For gastric GIST, depending upon the size, location a part or most of the stomach is removed.

For small bowel GIST, the loop containing the GIST is resected and the continuity of bowel is restored.

Surgery is done to remove tumors when there are serious complications, such as bleeding, a hole in the gastrointestinal tract, a blocked GI tract;

Targeted Chemotherapy (Growth inhibitors)

In about 85% of people with a GIST, the tumor cells have a change (mutation) in KIT. Treatment with growth inhibitors can block these signals. This may make the cancer shrink or stop it from growing. Growth inhibitors may be used to treat GISTs that can't be completely removed with an operation. These are imatinib and sunitinib.

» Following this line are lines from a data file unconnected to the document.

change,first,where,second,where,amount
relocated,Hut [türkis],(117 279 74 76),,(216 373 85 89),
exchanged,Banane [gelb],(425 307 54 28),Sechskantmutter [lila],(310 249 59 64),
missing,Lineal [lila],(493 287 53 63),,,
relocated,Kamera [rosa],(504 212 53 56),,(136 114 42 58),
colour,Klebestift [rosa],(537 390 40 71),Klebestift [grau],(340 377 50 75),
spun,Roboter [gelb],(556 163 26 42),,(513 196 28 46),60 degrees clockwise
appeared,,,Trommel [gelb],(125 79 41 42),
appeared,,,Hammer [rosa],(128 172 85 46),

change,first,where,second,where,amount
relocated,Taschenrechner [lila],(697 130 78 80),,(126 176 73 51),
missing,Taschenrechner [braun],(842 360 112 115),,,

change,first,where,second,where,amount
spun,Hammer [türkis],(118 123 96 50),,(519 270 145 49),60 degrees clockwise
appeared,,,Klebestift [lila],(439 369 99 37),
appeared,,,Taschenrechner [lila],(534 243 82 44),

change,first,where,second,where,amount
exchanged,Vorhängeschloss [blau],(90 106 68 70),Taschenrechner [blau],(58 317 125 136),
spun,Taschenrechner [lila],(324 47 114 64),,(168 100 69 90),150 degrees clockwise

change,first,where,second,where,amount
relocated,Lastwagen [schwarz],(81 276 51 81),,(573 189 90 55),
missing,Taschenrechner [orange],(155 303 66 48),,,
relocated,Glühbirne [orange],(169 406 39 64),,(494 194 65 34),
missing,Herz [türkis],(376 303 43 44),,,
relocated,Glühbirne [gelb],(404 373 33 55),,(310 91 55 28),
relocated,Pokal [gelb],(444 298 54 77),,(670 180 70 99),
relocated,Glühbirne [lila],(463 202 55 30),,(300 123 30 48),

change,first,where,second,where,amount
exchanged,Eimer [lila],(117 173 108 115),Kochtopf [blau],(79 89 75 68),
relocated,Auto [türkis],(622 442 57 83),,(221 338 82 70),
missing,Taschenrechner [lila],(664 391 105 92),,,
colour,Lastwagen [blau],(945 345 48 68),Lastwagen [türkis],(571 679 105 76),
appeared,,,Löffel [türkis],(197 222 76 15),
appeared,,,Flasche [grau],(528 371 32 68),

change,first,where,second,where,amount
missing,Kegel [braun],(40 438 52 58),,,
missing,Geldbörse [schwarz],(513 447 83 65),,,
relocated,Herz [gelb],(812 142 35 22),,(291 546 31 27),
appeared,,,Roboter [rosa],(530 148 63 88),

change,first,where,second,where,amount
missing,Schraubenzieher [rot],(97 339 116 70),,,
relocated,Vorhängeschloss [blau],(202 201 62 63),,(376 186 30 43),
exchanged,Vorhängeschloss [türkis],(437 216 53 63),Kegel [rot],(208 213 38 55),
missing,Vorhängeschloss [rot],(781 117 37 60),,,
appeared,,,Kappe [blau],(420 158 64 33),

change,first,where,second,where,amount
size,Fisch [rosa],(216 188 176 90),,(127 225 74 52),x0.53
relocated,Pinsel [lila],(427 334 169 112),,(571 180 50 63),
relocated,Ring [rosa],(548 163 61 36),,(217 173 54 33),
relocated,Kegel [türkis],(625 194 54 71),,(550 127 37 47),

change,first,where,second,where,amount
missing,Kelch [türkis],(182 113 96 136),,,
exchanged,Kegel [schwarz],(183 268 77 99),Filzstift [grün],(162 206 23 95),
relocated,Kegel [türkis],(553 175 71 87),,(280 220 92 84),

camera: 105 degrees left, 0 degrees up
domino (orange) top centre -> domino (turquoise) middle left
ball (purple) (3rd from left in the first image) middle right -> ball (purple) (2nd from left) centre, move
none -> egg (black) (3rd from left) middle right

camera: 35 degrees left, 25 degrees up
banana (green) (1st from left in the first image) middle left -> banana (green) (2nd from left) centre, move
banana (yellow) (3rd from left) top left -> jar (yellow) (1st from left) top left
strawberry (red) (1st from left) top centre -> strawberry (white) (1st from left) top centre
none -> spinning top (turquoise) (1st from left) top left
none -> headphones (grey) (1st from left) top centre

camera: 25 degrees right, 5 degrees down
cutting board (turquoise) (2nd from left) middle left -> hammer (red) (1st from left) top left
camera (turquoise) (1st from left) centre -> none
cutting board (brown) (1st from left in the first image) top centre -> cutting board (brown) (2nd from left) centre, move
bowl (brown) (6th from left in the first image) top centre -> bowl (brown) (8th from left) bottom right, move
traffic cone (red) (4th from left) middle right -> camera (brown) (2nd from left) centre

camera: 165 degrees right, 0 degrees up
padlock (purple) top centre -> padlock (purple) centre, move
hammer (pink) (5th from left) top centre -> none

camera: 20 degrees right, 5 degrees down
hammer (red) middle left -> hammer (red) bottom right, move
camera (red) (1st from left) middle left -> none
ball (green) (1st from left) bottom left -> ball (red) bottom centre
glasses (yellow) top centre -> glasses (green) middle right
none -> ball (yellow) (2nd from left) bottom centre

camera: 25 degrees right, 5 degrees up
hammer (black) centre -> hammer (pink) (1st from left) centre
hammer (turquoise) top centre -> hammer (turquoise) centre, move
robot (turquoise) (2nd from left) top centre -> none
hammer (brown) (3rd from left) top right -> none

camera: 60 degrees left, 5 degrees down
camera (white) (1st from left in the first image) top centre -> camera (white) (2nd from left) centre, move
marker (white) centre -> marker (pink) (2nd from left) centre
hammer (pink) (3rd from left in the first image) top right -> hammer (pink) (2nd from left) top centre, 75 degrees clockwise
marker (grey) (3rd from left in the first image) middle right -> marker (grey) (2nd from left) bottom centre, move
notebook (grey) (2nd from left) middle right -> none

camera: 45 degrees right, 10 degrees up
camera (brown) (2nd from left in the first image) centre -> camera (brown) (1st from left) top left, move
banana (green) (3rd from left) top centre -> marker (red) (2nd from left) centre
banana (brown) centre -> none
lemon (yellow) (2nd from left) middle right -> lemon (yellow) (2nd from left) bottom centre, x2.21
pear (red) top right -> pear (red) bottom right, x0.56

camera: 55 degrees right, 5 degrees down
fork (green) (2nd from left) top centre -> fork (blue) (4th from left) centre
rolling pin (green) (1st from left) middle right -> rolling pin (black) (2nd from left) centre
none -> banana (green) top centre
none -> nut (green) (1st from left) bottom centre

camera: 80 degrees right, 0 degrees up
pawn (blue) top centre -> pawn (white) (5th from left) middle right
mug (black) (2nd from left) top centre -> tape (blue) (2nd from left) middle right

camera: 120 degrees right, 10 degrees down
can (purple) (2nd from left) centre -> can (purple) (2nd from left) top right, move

The side effects of imatinib include tiredness, feeling sick (nausea), diarrhoea, swollen ankles and puffy eyes, and an itchy rash. Common side effects of sunitinib include a skin rash and soreness, tiredness, mouth ulcers and high blood pressure. These side effects can usually be well controlled with medicines.


Follow-up for GISTs that were removed by surgery may include CT scan of whole abdomen to see the local recurrence as well as distal metastasis. For GISTs that are treated with tyrosine kinase inhibitors, follow-up tests, such as CT, MRI, or PET scans, may be done to check how well the targeted therapy is working.